Pre-Interview Strategies for Introverts

6 minutes

Shownotes:

Interviews are one of the most nerve-racking parts of the job application process, especially for an applicant who’s also an introvert! The small talks with the interviewer can get us really nervous and end up getting awkward, but there are ways to avoid that. In this episode, I’ll be sharing some tips for the introverts to help them ace this interview and make a really good impression!

Hello and welcome to the Traveling Introvert. Today I'd love to talk about strategic ways to get through and interview, and prepare for an interview more than anything. So, this is the before you get to the interview stage in person, these are a couple of things I think will be really, really helpful.

Now, one thing is to arrange your day strategically. The thing is, normally we're rushing rom place to place, and we get to the interview and we're a little overwhelmed already and we're nervous. And stuff is going on, and you're thinking about what to say and how to say it. I highly recommend that you plan to have a cushion of alone time, recharge time, balance time, both before and after the interview. So, you can recharge. You'll be better if you're fully charged for the interview.

So, I highly recommend you do that. Even if it's just 30 minutes alone, where you can meditate, where you can read a book. Not going over your notes. What you should be doing is nothing that involves the interview, or gets you worried about the interview. It's just whatever it is that you need to stay calm and focused, and to recharge. This strategy ensures you'll have maximum energy during the interview, which, you know, is crucial when you're speaking to people about yourself.

The next thing I'd say is small talk. We don't like it, but we know we have to do it. And so in an interview, or even just before an interview, it's really important to set the tone and vibe with your interviewer, so you will have to make that small talk. What I've learnt is that I've come up with a couple of questions in advance so you're not thinking and scrambling. Maybe you can ask about seasonal activity, or discuss hidden gems in the area that they're in, like a good place to eat, or something of that nature. Don't use normal ones like, "Oh, so how was it to get here?" Or the weather.
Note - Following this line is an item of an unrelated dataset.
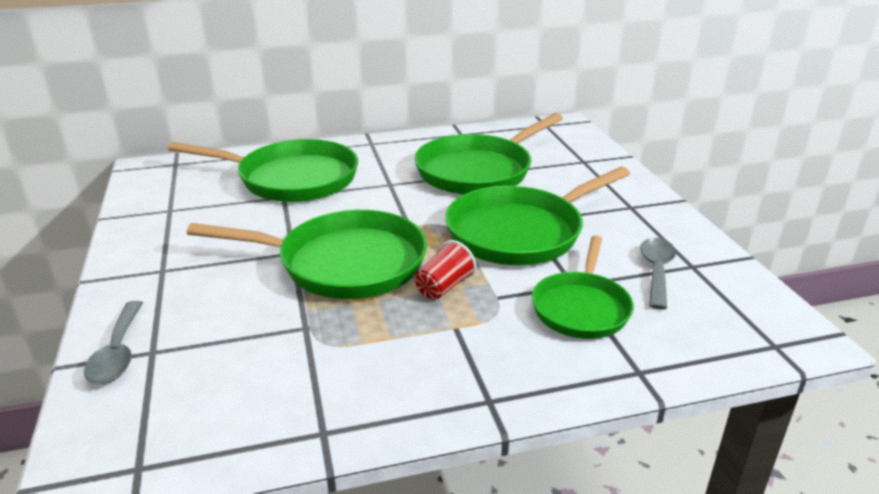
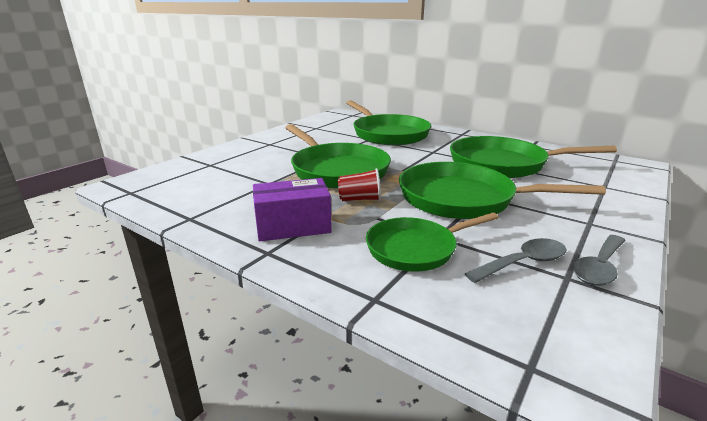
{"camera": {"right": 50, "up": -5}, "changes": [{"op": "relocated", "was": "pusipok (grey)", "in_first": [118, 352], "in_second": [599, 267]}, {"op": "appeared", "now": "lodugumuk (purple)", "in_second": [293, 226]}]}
Don't do that.

Use it as a way of maybe figuring out something about your interviewer's personality. It's a good idea to remind yourself that the ultimate purpose of the interview small talk is to build a rapport with your interviewer, and make them like you. So, it's not a waste of time, you just have to be strategic about it and plan what you're going to ask and why.

And the other thing is we all know first impressions are key, but also the last thing you say, the lasting impression is also key. So, think about it in advance. Smile, the handshake, the body language that you use is really important when you're first meeting your interview, along with those key questions that you're using for small talk. Because normally they're like, "Oh, how was it getting here?" And you can answer, and engage in conversation. But make it a little deeper. That will work in your favor.

Similarly, you want to end on a high note. So, most interviewer's try and summarize their thoughts quickly, so that after you leave the room, they can figure out exactly what they're thinking. And they're less accurately going to remember what you said at the start, unless it as a clanger. So, you want their last impression of you to be as awesome as the first, because that's normally when they're taking notes, or having a conversation.

Make sure you have a big smile, say it was great to meet you, great for the opportunity. A firm handshake, end on a high note. That's what I recommend. So, those couple of things that you need to think about when you're thinking about the interview.

Now, the other thing you need to think about is you should mirror the body language of the person who's interviewing you. Of course they're going to know you're doing this, because that's what they're trained in. Don't go overboard. But you want to match the interviewer's tone. And the reason I say that is because a lot of introverts can come across as standoffish and bored, distant, unenthusiastic, and lots of other negative words. And that might not be the case. We might just be internally thinking and scrambling, and look that way.

So, to make sure that your interviewer doesn't have this impression of you, just subtly copy the interviewer. If they use a lot of gestures, also use gestures. Think about the tone. Is it professional? Courteous? Telling jokes? Whatever it is, try and meld with that.

So, those are my tips on sort of pre-interview techniques to stop you getting too nervous and too worried about what you're going to say. Have little notes in advance as well, of things you could talk about, as well as the highlights of your career. Thank you for listening, this is Janice from the Career Introvert. I look forward to helping you with your business and your career moving forward, along with your introversion. Thanks for listening.